──────── SUPPLIED PASSAGE
Indeed, it is the people only who have to be the collectors, curator, critics and connoisseurs of art. Only then geniuses like Perumal will not slip into oblivion.

(Painting of A. Perumal on mud wall of Santhal hut. Photo: Special Arrangement)

The Man from Tamil Nadu who trained into an artist in Shantinketan

“A random sample of the cultural resurgence that took place in Bengal, A.Perumal had one of the best opportunities of sitting with Tagore over three months to verify and catalogue the paintings of the nobel laureate for showcasing them at an exhibition in the U.S.

He is a model for all present day artists. It is unfortunate that contemporary artists today are interested only in indigenous style with modern expressions. Art has become elitist and fashionable. But Perumalda would say we should never forget our great values, we either use them or lose them.

Extremely skilled in his genre of traditional paintings in classical style, he believed his every creation of art was a bridge between the work and the spectator and not just an exercise satiating his own interest. He was not for self-adulation and never had an exhibition inside a gallery but created what Nandalal Bose called the wayside gallery. Believing in multiculturalism and rooted in the ethnic identity of Indian art, Perumal painted on the mud walls of the tribal huts. Anybody crossing the village of the Santhal tribes could see these paintings.

Intelligent and sincere to the core, Perumal was also a multi-linguist who could speak Bangla fluently besides the South Indian languages, Hindi, English and Japanese. He received his Diploma in French from Pt.Jawahar Lal Nehru.
────────────────
== PROBLEMS TO WORK ON ==
a - According to the passage about A. Perumal, for how long did he sit with Tagore to verify and catalogue his paintings?
b - List every language the passage about A. Perumal says he could speak.
c - Continue the passage about A. Perumal from its last sentence.
The lines that come next have no connection to the passage about A. Perumal.
──────── STUDY MATERIAL
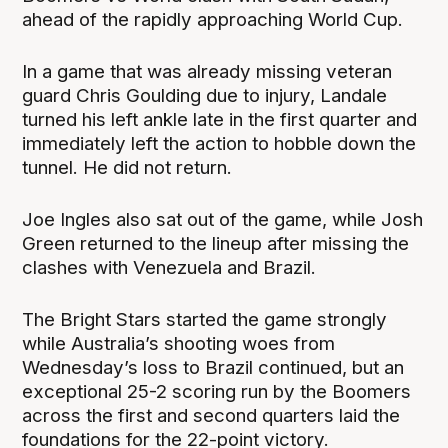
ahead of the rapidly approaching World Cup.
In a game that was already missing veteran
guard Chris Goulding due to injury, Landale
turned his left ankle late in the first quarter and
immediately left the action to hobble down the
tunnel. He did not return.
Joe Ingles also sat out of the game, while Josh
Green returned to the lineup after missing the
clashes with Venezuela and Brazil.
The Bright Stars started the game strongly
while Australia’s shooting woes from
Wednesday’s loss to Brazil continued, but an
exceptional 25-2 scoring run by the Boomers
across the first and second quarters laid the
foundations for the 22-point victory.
────────────────
──────── STUDY MATERIAL
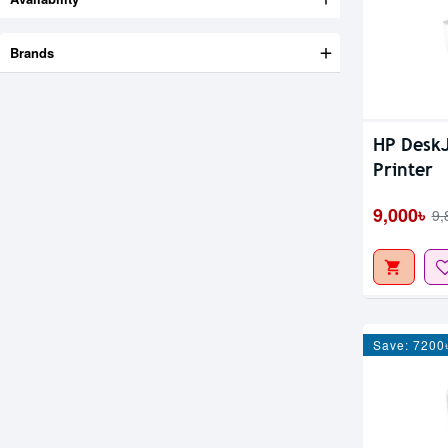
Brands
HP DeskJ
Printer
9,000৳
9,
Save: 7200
────────────────
──────── STUDY MATERIAL
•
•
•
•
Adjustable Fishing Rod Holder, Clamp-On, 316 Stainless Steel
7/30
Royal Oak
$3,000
────────────────
== RESPONSES FOR EACH TASK ==
a - Over three months.

b - Bangla, the South Indian languages, Hindi, English, Japanese

c -
Birds, animals and nature attracted him no end as a hobby. He met Dr.Salim Ali and became a life member of the Bombay Natural History Society and regularly attended nature camps.” - Poet and art critic, Indran.

(Art critic Indran with A. Perumal. Photo: Special Arrangement)

The Uncle and An Artist.

My maternal uncle, A.Perumal, was more Bengali than a Tamil. We used to call him the “Calcutta Mama”. He was a bachelor and would come to our house in Madurai every summer vacation loaded with tins of roshogolla and sandesh. With my parents and two sisters, we would all go on short trips to Kodaikanal, Munnar, Top Slip because he loved nature and photography. He had a very good collection of cameras and was an avid bird watcher too. His library was equally big and for every occasion, whether it was somebody’s birthday or marriage, he would only gift books.

He would always talk about educating boys and girls and empowering them. He spent both his salary and pension in paying the tuition fee of several children in our native village. He gave monthly pocket money to many children.

He was like Dr.A.P.J.Abdul Kalam, who enjoyed the company of children and loved to play and talk with them. He always made it a point to visit schools, colleges and orphanages.

We all went to Shantiniketan with him for a month in the late 70s. A man of few words, I have always seen him scribbling and drawing either on bits of paper, notepads, old cloth and even vegetables but never seen him sit in front of the artist’s canvas. He used both ink pen and water colours.” -- Dr.Alli Vijaya Valli, Gynaecologist and Niece of A.Perumal.

(Painting on bottle gourd. Photo: Special Arrangement)

Spectrum of A.Perumal’s work

A.Perumal painted and sculpted. His works breathed ethnic and authentic Indian vistas. He was known for capturing landscape, scenery, the wonders of nature and natural objects, portraits, personalities and animal forms with equal deftness and in just about any medium in paint or black ink, on paper, cloth, wood or ceramic tiles. The delightful vignettes of his social world in his every work attest to that. The stamp of Bengal school of art is evident in whatever he did, water colours or the paintings of animals and birds in tempera technique, murals and frescoes, wood or stone sculptures, terracotta figures and carving on clay bricks, panel drawing and scrolls that depicted specific themes and stories, an art that he learnt in Japan.